Study text:
--- START ---
St. Thomas Aquinas (AKA Thomas of Aquin or Aquino) (c. 1225 - 1274) was an Italian philosopher and theologian of the Medieval period. He was the foremost classical proponent of natural theology at the peak of Scholasticism in Europe, and the founder of the Thomistic school of philosophy and theology.

The philosophy of Aquinas has exerted enormous influence on subsequent Christian theology, especially that of the Roman Catholic Church, but also Western philosophy in general. His most important and enduring works are the "Summa Theologica", in which he expounds his systematic theology of the "quinquae viae" (the five proofs of the existence of God), and the "Summa Contra Gentiles".
--- END ---
Extracted data entries
--- START ---
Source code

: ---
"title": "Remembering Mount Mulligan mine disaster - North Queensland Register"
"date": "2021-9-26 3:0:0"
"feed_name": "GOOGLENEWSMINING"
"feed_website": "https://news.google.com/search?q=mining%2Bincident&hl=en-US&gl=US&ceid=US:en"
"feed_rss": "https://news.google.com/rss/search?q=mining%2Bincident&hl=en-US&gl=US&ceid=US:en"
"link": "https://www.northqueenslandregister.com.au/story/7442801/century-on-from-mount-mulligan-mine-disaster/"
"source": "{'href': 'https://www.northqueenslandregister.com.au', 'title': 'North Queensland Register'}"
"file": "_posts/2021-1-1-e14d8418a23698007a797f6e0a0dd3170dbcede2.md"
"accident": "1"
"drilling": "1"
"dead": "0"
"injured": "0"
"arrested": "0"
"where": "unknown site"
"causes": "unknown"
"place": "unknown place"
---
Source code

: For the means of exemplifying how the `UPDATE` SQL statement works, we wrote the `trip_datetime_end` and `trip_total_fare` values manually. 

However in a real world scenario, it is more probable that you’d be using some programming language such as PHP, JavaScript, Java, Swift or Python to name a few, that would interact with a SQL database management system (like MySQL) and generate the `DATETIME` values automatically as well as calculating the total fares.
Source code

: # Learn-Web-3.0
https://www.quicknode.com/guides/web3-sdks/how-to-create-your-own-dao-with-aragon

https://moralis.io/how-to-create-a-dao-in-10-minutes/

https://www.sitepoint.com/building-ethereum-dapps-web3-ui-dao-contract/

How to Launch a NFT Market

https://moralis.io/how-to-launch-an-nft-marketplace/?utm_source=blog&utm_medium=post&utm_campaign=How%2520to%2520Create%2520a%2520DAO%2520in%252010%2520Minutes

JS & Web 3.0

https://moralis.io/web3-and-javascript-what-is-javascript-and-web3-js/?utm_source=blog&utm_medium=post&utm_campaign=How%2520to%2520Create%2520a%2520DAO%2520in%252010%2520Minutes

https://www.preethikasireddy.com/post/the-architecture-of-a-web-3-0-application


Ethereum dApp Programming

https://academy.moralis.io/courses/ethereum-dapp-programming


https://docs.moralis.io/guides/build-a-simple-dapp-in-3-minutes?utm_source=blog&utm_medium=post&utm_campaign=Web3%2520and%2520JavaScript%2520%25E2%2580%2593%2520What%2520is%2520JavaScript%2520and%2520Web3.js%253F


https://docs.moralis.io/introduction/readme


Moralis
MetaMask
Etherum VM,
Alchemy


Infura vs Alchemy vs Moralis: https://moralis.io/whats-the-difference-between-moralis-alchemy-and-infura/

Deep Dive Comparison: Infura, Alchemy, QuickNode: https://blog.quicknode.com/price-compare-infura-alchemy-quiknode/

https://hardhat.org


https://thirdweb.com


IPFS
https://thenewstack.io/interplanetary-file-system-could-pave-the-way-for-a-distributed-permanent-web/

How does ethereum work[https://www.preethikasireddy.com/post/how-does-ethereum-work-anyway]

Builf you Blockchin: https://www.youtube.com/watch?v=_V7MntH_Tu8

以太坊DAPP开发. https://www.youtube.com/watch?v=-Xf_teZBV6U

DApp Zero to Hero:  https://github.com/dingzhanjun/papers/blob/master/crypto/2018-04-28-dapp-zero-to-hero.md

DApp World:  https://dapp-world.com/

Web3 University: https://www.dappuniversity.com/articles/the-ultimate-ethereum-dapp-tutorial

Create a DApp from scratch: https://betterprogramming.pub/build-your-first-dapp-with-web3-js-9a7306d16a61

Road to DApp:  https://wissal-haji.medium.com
--- END ---
Exercise instructions:
a. Transcribe the Thomas Aquinas passage starting with "St. Thomas Aquinas" and going on through "philosophy and theology.".
b. Pick up the passage on Thomas Aquinas right after its last sentence and carry it forward.

Expected responses:
a.
St. Thomas Aquinas (AKA Thomas of Aquin or Aquino) (c. 1225 - 1274) was an Italian philosopher and theologian of the Medieval period. He was the foremost classical proponent of natural theology at the peak of Scholasticism in Europe, and the founder of the Thomistic school of philosophy and theology.

b.
Life

Aquinas was born around 1225 to a noble family in the small town of Roccasecca, near Aquino, Italy, in what was then the Kingdom of Sicily. His father was Count Landulph and his mother was Theodora, Countess of Theate. His uncle, Sinibald, was abbot of the original Benedictine monastery at Monte Cassino and Aquinas was expected to follow his uncle into that position. At the age of 5, Aquinas began his early education at a monastery, and at the age of 16 he continued his studies at the University of Naples.

At Naples, Aquinas soon began to veer towards the Dominican Order, much to the deep chagrin of his family (who at one point seized and held him captive in an attempt to force him to toe the family line). However, after the intervention of Pope Innocent IV, he became a Dominican monk in 1242.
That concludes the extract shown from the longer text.